At the side of the building, under one of the carports, she found Erin’s assigned parking space. Empty.

The Taurus was gone. Erin had left.

In the strong sunlight Annie stood unmoving, oblivious of heat and glare, thinking hard.

The bed had been slept in, and her purse taken. Presumably, Erin had gone to work as usual.

But why had she been in such a hurry? Why hadn’t she found time to shower, eat breakfast, make the bed, even switch off the radio?

There was another possibility. Suppose a patient had phoned her in the middle of the night with an urgent problem. It happened. Erin would have gone to her office for an unscheduled session. That scenario would fit the facts quite well.

But where was she now?

Had she been in an accident on the way to or from the office? Jumped by a mugger? Attacked by her own patient?

Crazy, she thought as she went back inside the building. Just crazy to think that way.
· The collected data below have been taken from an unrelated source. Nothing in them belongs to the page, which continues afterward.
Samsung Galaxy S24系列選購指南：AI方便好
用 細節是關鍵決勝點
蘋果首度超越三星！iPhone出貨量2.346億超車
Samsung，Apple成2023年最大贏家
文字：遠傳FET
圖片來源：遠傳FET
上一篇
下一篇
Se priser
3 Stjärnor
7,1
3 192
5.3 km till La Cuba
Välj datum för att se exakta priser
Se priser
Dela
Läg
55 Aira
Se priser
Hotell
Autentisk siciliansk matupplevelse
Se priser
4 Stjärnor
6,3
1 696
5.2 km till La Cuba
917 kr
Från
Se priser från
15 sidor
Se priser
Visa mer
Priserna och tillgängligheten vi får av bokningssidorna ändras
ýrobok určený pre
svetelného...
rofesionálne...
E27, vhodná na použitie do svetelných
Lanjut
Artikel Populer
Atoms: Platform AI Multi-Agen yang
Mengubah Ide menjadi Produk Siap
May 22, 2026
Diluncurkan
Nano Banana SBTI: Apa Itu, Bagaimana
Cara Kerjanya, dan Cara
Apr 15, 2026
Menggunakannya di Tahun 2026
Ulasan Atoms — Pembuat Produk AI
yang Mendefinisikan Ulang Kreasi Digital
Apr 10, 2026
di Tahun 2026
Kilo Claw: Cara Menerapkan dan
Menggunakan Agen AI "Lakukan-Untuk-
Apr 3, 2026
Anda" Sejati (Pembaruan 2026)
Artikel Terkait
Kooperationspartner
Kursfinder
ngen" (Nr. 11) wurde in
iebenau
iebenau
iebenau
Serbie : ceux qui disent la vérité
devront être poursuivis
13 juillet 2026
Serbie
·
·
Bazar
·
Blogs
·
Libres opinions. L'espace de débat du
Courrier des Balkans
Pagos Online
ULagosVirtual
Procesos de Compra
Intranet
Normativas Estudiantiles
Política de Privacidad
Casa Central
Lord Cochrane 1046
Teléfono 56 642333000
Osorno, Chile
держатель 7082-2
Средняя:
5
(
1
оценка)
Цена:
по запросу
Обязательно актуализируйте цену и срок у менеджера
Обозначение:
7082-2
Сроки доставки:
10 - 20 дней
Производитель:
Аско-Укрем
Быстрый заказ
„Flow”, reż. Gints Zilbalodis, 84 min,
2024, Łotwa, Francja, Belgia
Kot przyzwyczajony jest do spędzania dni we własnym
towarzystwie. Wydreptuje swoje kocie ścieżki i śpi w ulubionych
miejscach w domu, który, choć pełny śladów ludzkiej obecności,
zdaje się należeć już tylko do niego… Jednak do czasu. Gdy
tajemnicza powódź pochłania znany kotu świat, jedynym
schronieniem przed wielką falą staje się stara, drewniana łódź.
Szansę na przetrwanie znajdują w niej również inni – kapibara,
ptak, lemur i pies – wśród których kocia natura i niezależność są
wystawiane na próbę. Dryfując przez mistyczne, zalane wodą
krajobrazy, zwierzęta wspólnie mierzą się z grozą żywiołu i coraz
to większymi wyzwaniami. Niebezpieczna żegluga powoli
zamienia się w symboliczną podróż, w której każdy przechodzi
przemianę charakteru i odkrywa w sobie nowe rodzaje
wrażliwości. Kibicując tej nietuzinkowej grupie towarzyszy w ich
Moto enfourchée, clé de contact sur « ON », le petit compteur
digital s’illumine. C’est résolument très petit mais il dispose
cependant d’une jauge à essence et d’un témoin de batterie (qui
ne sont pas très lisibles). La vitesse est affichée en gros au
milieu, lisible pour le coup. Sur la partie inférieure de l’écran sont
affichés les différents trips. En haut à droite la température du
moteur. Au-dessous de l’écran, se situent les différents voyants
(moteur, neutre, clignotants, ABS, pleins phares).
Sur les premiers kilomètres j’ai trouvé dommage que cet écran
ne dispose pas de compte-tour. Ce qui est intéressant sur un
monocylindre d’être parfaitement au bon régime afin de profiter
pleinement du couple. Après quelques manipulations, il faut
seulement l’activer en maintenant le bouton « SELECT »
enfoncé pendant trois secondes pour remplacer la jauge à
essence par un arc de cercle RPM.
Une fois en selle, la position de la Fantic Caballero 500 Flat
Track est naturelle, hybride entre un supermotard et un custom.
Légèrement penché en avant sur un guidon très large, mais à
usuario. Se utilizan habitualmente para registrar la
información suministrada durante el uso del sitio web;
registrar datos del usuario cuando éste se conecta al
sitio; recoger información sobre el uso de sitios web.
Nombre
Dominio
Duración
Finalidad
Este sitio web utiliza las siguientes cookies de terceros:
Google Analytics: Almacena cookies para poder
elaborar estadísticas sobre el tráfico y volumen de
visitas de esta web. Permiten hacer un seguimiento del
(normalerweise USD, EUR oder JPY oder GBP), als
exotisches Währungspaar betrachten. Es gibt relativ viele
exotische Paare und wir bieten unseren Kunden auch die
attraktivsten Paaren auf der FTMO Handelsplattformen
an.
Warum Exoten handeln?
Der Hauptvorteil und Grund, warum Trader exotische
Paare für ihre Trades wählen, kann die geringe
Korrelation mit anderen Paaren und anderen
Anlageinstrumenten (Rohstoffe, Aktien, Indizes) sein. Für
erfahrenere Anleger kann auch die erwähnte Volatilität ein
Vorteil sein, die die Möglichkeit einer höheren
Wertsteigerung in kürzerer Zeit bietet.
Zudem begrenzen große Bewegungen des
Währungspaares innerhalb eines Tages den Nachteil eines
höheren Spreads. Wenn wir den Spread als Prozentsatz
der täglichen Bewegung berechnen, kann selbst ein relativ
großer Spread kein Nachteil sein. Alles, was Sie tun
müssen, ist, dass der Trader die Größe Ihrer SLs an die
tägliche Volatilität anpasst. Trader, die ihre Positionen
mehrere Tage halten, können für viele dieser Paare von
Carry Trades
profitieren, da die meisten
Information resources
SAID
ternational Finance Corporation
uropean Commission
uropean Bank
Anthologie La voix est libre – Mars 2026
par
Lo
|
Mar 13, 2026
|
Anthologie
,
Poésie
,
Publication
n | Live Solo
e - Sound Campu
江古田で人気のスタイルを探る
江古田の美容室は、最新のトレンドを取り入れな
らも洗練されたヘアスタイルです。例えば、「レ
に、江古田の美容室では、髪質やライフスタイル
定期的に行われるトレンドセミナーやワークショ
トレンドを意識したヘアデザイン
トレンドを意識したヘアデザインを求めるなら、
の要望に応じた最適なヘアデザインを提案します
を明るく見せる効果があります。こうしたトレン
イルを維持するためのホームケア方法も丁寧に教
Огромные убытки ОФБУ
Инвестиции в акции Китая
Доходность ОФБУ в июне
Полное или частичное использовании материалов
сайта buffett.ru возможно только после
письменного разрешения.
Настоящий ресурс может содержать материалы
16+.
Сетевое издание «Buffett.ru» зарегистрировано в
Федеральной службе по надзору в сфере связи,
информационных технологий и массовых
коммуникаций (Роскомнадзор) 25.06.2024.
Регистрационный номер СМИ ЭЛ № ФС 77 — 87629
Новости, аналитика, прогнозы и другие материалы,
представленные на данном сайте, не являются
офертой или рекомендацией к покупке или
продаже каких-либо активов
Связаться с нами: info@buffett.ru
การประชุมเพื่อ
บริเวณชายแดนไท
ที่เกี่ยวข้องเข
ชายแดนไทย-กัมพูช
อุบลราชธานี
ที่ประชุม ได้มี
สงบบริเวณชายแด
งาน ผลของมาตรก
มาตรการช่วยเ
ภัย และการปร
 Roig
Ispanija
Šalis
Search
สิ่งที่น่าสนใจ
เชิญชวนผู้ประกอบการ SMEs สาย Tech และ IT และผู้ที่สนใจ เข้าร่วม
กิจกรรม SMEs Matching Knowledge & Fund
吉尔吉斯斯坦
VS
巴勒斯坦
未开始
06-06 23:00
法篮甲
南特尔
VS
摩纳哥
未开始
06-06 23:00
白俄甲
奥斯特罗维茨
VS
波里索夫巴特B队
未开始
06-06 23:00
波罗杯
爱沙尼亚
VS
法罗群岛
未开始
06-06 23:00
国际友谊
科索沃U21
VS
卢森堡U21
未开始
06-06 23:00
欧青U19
Mrs. Williams was off the phone by now. She rose from behind her desk, uttering the first syllable of a welcome. The greeting died when she saw Annie’s face.

“Miss Reilly. What’s the matter? Nothing’s wrong, is it?”

Reflexively, Annie smiled. She wondered why her mouth would do that when she knew of no reason to be cheerful.

“Oh, no,” she said in a light tone that matched her careless grin, “nothing’s wrong, except Erin’s sort of hard to find today.”

“Hard to find?”

“You haven’t seen her, have you?”

“Why, no.”

“Her car’s not around. She’s not at work. It’s funny, isn’t it?”

Annie knew it wasn’t funny, but she couldn’t erase the witless smile of denial from her face.

Mrs. Williams seemed to see beneath that smile. “Maybe you ought to telephone the police.”

“The police. What for?”

“See if there’s been any problem. A traffic problem. You know.”

Accident, she meant to say, but couldn’t. Annie nodded. “Yes. I guess I should do that.”

Mrs. Williams took out a phone book and found the number of the police department’s Traffic Enforcement Division. Annie was about to dial when she realized she couldn’t remember Erin’s license plate.

“We have it on file,” Mrs. Williams said, opening a cabinet drawer. “Have to ensure that our tenants park in their reserved spaces.”

Annie reached a traffic-division sergeant, who took down the car’s make, model, and license number, then put her on hold. She waited through an interval of silence, shifting her weight and wishing she could make her damn mouth shed its idiot grin.

You are no good in a crisis, Annie, no good at all.

If this was a crisis. But it wasn’t; it couldn’t be.

In her mind she heard the sergeant’s voice, oddly tentative. Ms. Reilly? I’m sorry, ma’am, but your sister was in a crash earlier today… Hit by an oncoming truck, a Mack truck, big one… She’s dead, ma ‘am.

She’s in a coma, ma’am.

She’s paralyzed, a quadriplegic.

She’s -

“Hello?” The sergeant again. The real sergeant, not her fantasy tormentor.